Option 3. Deploy and chat with the agent in your IDE

To run the deployment script, initialize the deployment_id variable in the query_existing_deployment.py file.

The deployment_id of your deployment can be obtained by running the scripts/deploy.py file.

Next, run the deployment script.

poetry run python scripts/deploy.py

Then, run the script for querying the deployment.

poetry run python examples/query_existing_deployment.py

For the purposes of this tutorial, let's choose option 2 and query our deployed agent on watsonx.ai in the form of an agentic chatbot. Let's provide the agent with some prompts that would require the usage of tools. Upon following the steps listed in Option 3, you should see a chat interface on watsonx.ai. There, we can type our prompt.

First, let's test whether the create_ticket tool will be successfully invoked. Let's prompt the agent to create a new ticket.

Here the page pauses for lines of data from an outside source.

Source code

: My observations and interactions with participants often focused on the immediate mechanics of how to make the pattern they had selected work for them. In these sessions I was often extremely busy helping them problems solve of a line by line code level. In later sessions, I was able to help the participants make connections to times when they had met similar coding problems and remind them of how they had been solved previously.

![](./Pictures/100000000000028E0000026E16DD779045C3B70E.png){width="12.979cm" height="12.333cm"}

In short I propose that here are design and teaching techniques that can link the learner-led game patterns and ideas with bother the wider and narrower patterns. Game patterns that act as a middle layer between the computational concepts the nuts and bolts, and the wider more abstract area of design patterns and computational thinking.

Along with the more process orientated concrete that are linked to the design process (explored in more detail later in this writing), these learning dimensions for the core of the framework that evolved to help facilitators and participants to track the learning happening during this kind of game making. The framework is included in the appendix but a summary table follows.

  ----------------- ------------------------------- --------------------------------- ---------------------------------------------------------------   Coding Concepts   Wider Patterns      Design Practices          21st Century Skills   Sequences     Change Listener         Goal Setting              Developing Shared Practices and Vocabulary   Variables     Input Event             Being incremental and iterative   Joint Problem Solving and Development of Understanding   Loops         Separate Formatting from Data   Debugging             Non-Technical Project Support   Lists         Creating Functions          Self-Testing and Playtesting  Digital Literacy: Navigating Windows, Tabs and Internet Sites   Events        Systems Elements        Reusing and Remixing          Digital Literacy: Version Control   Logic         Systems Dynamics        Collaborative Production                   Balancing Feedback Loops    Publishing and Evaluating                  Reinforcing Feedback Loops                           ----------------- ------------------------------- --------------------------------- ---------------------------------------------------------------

As you can see in the agent's final answer, the AI system successfully used problem-solving to create a new ticket with the create_ticket tool. Having the visibility into tool calls is helpful for debugging purposes. Now, let's check whether the ticket was successfully added to our data file serving as the agent's knowledge base.

Great! The agent successfully added the ticket to the file.

Conclusion

In this tutorial, you created an agent with the ReAct framework that uses decision making to solve complex tasks such as retrieving and creating support tickets. There are several AI models out there that allow for agentic tool calling such as Google's Gemini, IBM's Granite and OpenAI's GPT-4. In our project, we used an IBM Granite AI model through the watsonx.ai API. The model behaved as expected both locally and when deployed on watsonx.ai. As a next step, check out the LlamaIndex and crewAI multiagent templates available in the watsonx-developer-hub GitHub repository for building AI agents.